The master cylinder must be kept properly filled to insure adequate reserve and prevent air from entering the hydraulic system. It must not be overfilled, however, as expansion due to heat absorbed at brakes and from engine would cause fluid to overflow through the vent in filler cap nut. The overflow fluid would accumulate road dust and grit which increases the possibility of foreign material getting into the hydraulic system. Dirt accumulated over the vent holes would affect operation if the master cylinder.

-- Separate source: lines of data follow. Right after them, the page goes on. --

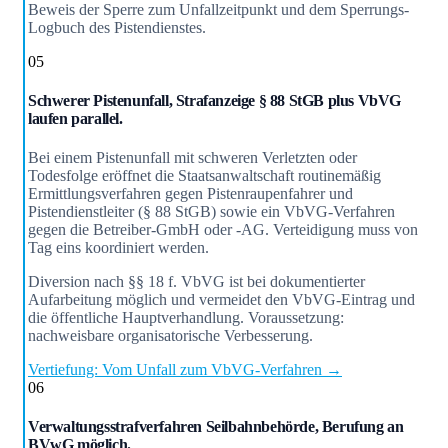
Beweis der Sperre zum Unfallzeitpunkt und dem Sperrungs-
Logbuch des Pistendienstes.
05
Schwerer Pistenunfall, Strafanzeige § 88 StGB plus VbVG
laufen parallel.
Bei einem Pistenunfall mit schweren Verletzten oder
Todesfolge eröffnet die Staatsanwaltschaft routinemäßig
Ermittlungsverfahren gegen Pistenraupenfahrer und
Pistendienstleiter (§ 88 StGB) sowie ein VbVG-Verfahren
gegen die Betreiber-GmbH oder -AG. Verteidigung muss von
Tag eins koordiniert werden.
Diversion nach §§ 18 f. VbVG ist bei dokumentierter
Aufarbeitung möglich und vermeidet den VbVG-Eintrag und
die öffentliche Hauptverhandlung. Voraussetzung:
nachweisbare organisatorische Verbesserung.
Vertiefung: Vom Unfall zum VbVG-Verfahren →
06
Verwaltungsstrafverfahren Seilbahnbehörde, Berufung an
BVwG möglich.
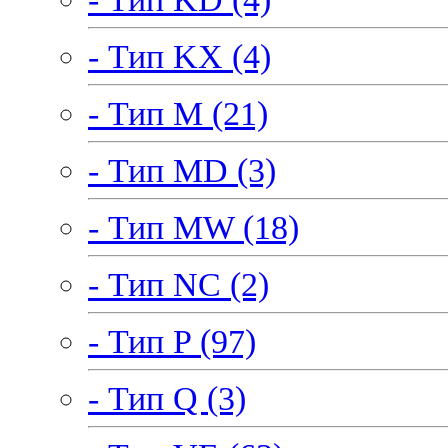
- Тип KX (4)
- Тип M (21)
- Тип MD (3)
- Тип MW (18)
- Тип NC (2)
- Тип P (97)
- Тип Q (3)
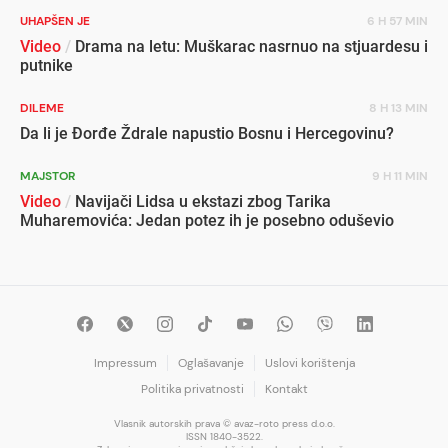
UHAPŠEN JE
6 H 57 MIN
Video
/
Drama na letu: Muškarac nasrnuo na stjuardesu i
putnike
DILEME
8 H 13 MIN
Da li je Đorđe Ždrale napustio Bosnu i Hercegovinu?
MAJSTOR
9 H 11 MIN
Video
/
Navijači Lidsa u ekstazi zbog Tarika
Muharemovića: Jedan potez ih je posebno oduševio
Impressum
Oglašavanje
Uslovi korištenja
Politika privatnosti
Kontakt
Vlasnik autorskih prava © avaz-roto press d.o.o.
ISSN 1840-3522.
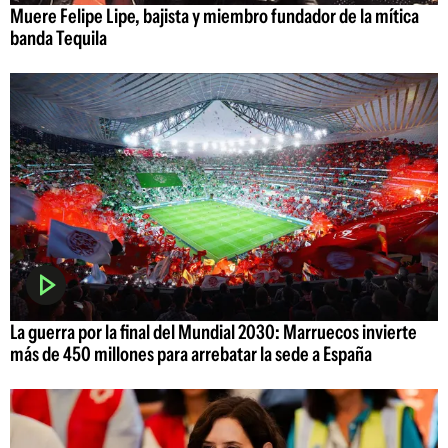
Muere Felipe Lipe, bajista y miembro fundador de la mítica
banda Tequila
La guerra por la final del Mundial 2030: Marruecos invierte
más de 450 millones para arrebatar la sede a España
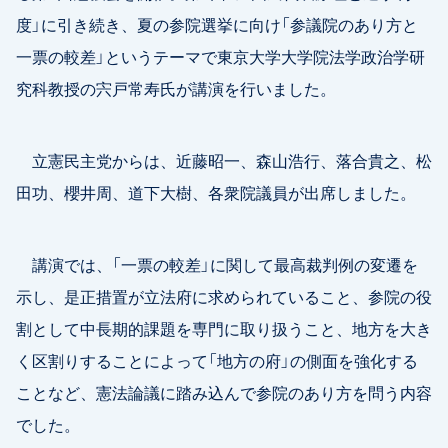
度」に引き続き、夏の参院選挙に向け「参議院のあり方と
一票の較差」というテーマで東京大学大学院法学政治学研
究科教授の宍戸常寿氏が講演を行いました。
立憲民主党からは、近藤昭一、森山浩行、落合貴之、松
田功、櫻井周、道下大樹、各衆院議員が出席しました。
講演では、「一票の較差」に関して最高裁判例の変遷を
示し、是正措置が立法府に求められていること、参院の役
割として中長期的課題を専門に取り扱うこと、地方を大き
く区割りすることによって「地方の府」の側面を強化する
ことなど、憲法論議に踏み込んで参院のあり方を問う内容
でした。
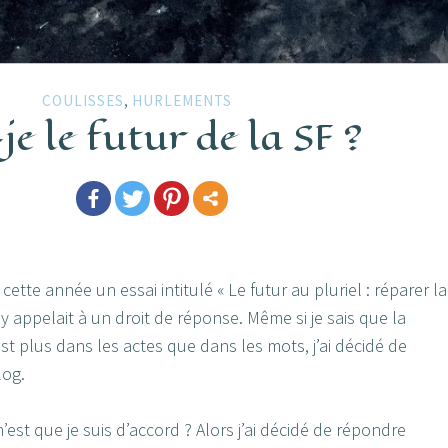
,
COULISSES
HURLEMENTS
je le futur de la SF ?
cette année un essai intitulé « Le futur au pluriel : réparer la
e y appelait à un droit de réponse. Même si je sais que la
st plus dans les actes que dans les mots, j’ai décidé de
log.
’est que je suis d’accord ? Alors j’ai décidé de répondre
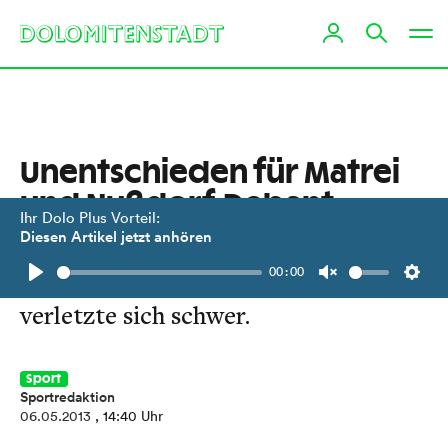
Unentschieden für Matrei
und Nußdorf-Debant
Ihr Dolo Plus Vorteil:
Diesen Artikel jetzt anhören
Keine Siege für Osttirols Unterliga
00:00
Teams. Nußdorf-Stürmer Pranter
Play
Unmute
Setti
verletzte sich schwer.
Sport
Sportredaktion
06.05.2013
, 14:40 Uhr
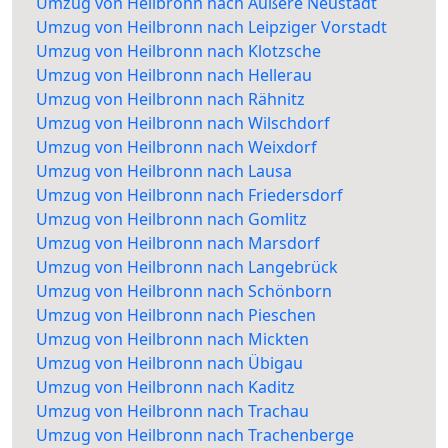
Umzug von Heilbronn nach Äußere Neustadt
Umzug von Heilbronn nach Leipziger Vorstadt
Umzug von Heilbronn nach Klotzsche
Umzug von Heilbronn nach Hellerau
Umzug von Heilbronn nach Rähnitz
Umzug von Heilbronn nach Wilschdorf
Umzug von Heilbronn nach Weixdorf
Umzug von Heilbronn nach Lausa
Umzug von Heilbronn nach Friedersdorf
Umzug von Heilbronn nach Gomlitz
Umzug von Heilbronn nach Marsdorf
Umzug von Heilbronn nach Langebrück
Umzug von Heilbronn nach Schönborn
Umzug von Heilbronn nach Pieschen
Umzug von Heilbronn nach Mickten
Umzug von Heilbronn nach Übigau
Umzug von Heilbronn nach Kaditz
Umzug von Heilbronn nach Trachau
Umzug von Heilbronn nach Trachenberge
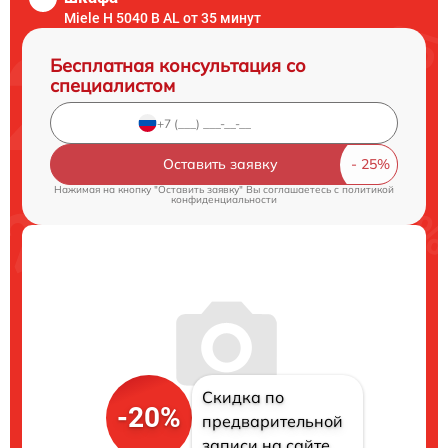
Miele H 5040 B AL от 35 минут
Бесплатная консультация со
специалистом
Оставить заявку
Нажимая на кнопку "Оставить заявку" Вы соглашаетесь c
политикой
конфиденциальности
Скидка по
-20%
предварительной
записи на сайте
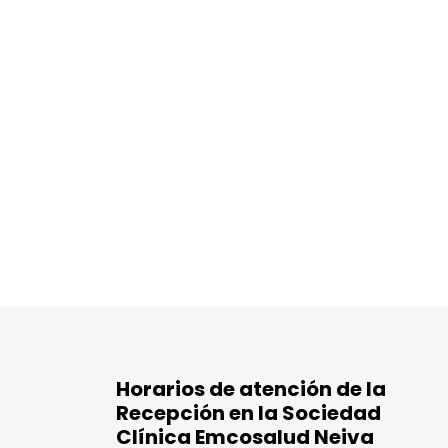
Horarios de atención de la
Recepción en la Sociedad
Clínica Emcosalud Neiva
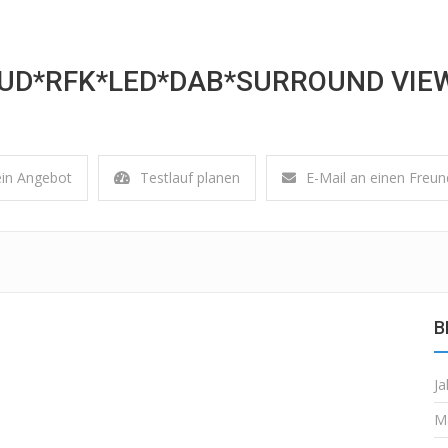
UD*RFK*LED*DAB*SURROUND VIE
ein Angebot
Testlauf planen
E-Mail an einen Freun
B
Ja
M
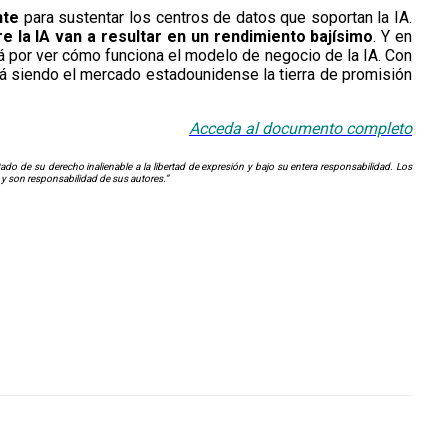
nte
para sustentar los centros de datos que soportan la IA.
e la IA van a resultar en un rendimiento bajísimo
. Y en
á por ver cómo funciona el modelo de negocio de la IA. Con
rá siendo el mercado estadounidense la tierra de promisión
Acceda al documento completo
o de su derecho inalienable a la libertad de expresión y bajo su entera responsabilidad. Los
 y son responsabilidad de sus autores.”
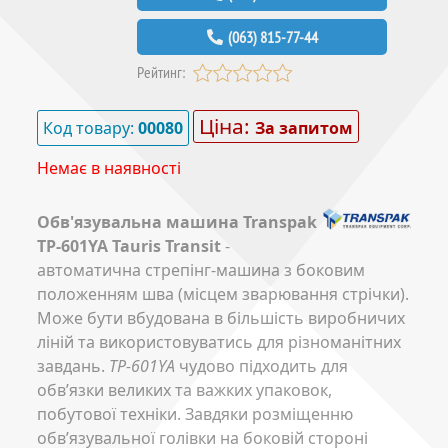
(063) 815-77-44
Рейтинг:
Ціна:
Код товару:
00080
За запитом
Немає в наявності
Обв'язувальна машина Transpak
TP-601YA Tauris Transit
-
автоматична стрепінг-машина з боковим
положенням шва (місцем зварювання стрічки).
Може бути вбудована в більшість виробничих
ліній та використовуватись для різноманітних
завдань.
TP-601YA
чудово підходить для
обв’язки великих та важких упаковок,
побутової техніки. Завдяки розміщенню
обв’язувальної голівки на боковій стороні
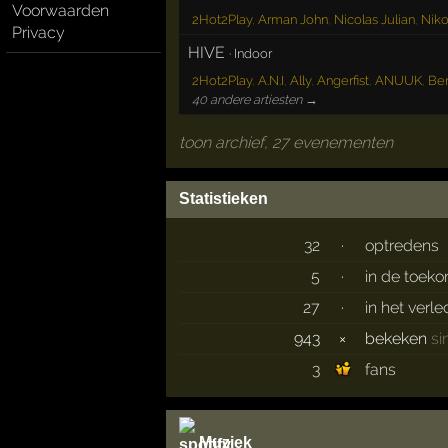
Voorwaarden
2Hot2Play
,
Arman John
,
Nicolas Julian
,
Niko
Privacy
HIVE
·
Indoor
2Hot2Play
,
A.N.I
,
Ally
,
Angerfist
,
ANUUK
,
Be
40 andere artiesten →
toon archief, 27 evenementen
Statistieken
32
·
optredens
5
·
in de toek
27
·
in het verl
943
×
bekeken
si
3
fans
Muziek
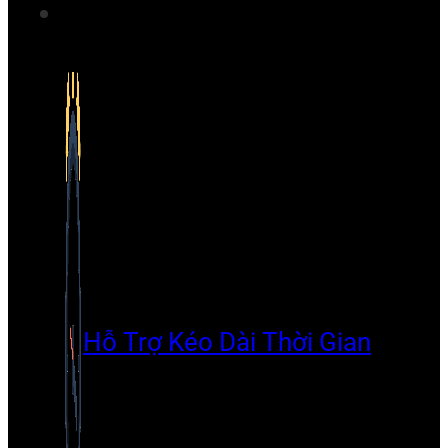
Hỗ Trợ Kéo Dài Thời Gian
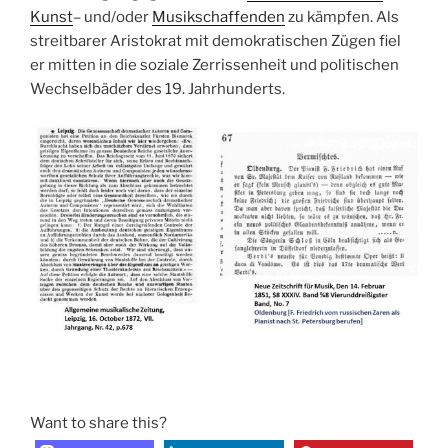
Kunst
– und/oder
Musikschaffenden
zu kämpfen. Als
streitbarer Aristokrat mit demokratischen Zügen fiel
er mitten in die soziale Zerrissenheit und politischen
Wechselbäder des 19. Jahrhunderts.
Want to share this?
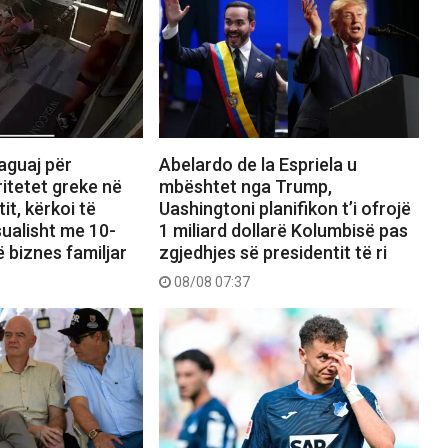
Abelardo de la Espriela u
aguaj për
mbështet nga Trump,
itetet greke në
Uashingtoni planifikon t’i ofrojë
tit, kërkoi të
1 miliard dollarë Kolumbisë pas
ualisht me 10-
zgjedhjes së presidentit të ri
ë biznes familjar
08/08 07:37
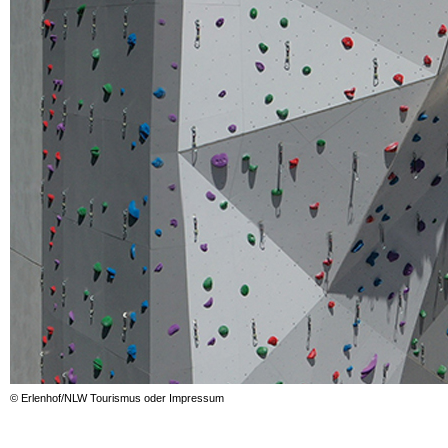
© Erlenhof/NLW Tourismus oder Impressum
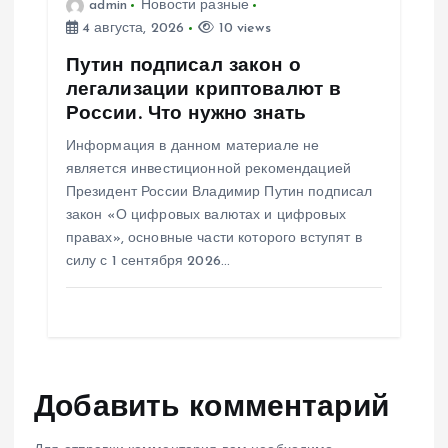
admin
Новости разные
4 августа, 2026
10 views
Путин подписал закон о
легализации криптовалют в
России. Что нужно знать
Информация в данном материале не
является инвестиционной рекомендацией
Президент России Владимир Путин подписал
закон «О цифровых валютах и цифровых
правах», основные части которого вступят в
силу с 1 сентября 2026…
Добавить комментарий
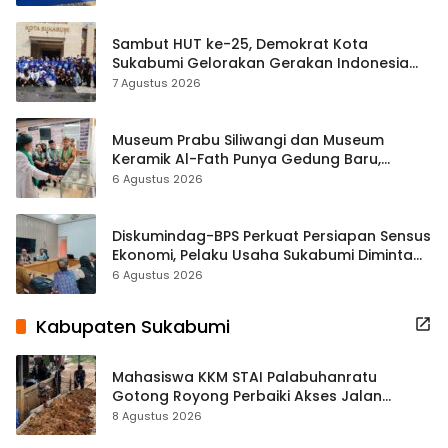
Sambut HUT ke-25, Demokrat Kota
Sukabumi Gelorakan Gerakan Indonesia
ASRI Lewat Aksi Bersih Masjid Agung
7 Agustus 2026
Museum Prabu Siliwangi dan Museum
Keramik Al-Fath Punya Gedung Baru,
Hampir 500 Koleksi Dipisahkan
6 Agustus 2026
Diskumindag-BPS Perkuat Persiapan Sensus
Ekonomi, Pelaku Usaha Sukabumi Diminta
Terbuka Beri Data
6 Agustus 2026
Kabupaten Sukabumi
Mahasiswa KKM STAI Palabuhanratu
Gotong Royong Perbaiki Akses Jalan
Majelis Ta’lim di Sagaranten
8 Agustus 2026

  1. Thoroughly clean adjacent area then remove master cylinder filler cap nut and gasket.
  2. Fill reservoir as required to bring fluid level to 1/2″ to 1″ below top of filler opening. Master Cylinder Filler J 713 with Adapter J 713-2 will automatically fill reservoir to correct level. See figure 8-5.
    1952 Buick Master Cylinder Filler and Adapter

    1952 Buick Master Cylinder Filler and Adapter

  3. Use only new G.M. or Delco Super No. 11 hydraulic fluid, or No. 12 if No. 11 is not available.
    CAUTION: Do not use shock absorber fluid or any other fluid which contains mineral oil. Do not use a container which has been used for mineral oil. Even a trace of mineral oil will cause swelling and distortion of rubber parts in the 1952 Buick hydraulic brake system.
  4. Check for clear vent holes in filler cap nut, then install cap nut and gasket.



A bleeding operation is necessary to remove air whenever it is introduced into the 1952 Buick hydraulic brake system. Since air is compressible and hydraulic fluid is not, the pressure of air in the system is indicated by a springy, spongy feeling on the brake pedal accompanied by poor braking action.

Air will be introduced into the hydraulic system if the 1952 Buick brake pedal is operated when the fluid is too low in master cylinder reservoir. Air will also enter the system whenever any part of hydraulic system is disconnected.

It will be necessary to bleed the hydraulic system at all four wheel cylinders if air has been introduced through low fluid level or by disconnecting brake pipe at master cylinder. If 1952 Buick brake pipe is disconnected at any wheel cylinder, then that wheel cylinder only need be bled. If pipes are disconnected at any fitting located between master cylinder and wheel cylinders, then all wheel cylinders served by the disconnected pipe must be bled. See figure 8-3.

Sequence for Bleeding Wheel Cylinders

It is advisable to bleed one wheel cylinder at a time to avoid getting fluid level in reservoir dangerously low. The correct sequence of bleeding is left front, right front, left rear, right rear. This sequence expels air from the lines and wheel cylinders nearest to the master cylinder first, and eliminates the possibility that air in a line close to the master cylinder may enter a line farther away after it has been bled.

CAUTION: Do not perform bleeding operation while any brake drum is removed.

Bleeding Wheel Cylinder with Master Cylinder Filler J 71 3

  1. Thoroughly clean master cylinder filler cap nut and surrounding area, then remove cap nut.
  2. Fill Master Cylinder Filler J 713 with specified brake fluid (par. 8-8) and use Adapter J 713-2 to support the filler in place on master cylinder. See figure 8-5. Leave Filler J 713 in place during all bleeding operations as it automatically maintains the proper level in reservoir as fluid is pumped out of master cylinder.
  3. Remove screw and attach Brake Bleeder Tube J 628-A to wheel cylinder bleeder valve. Place lower end of bleeder tube in a clean glass jar. Unscrew bleeder valve 3/4 of a turn, using Bleeder Wrench J 627. See figure 8-6.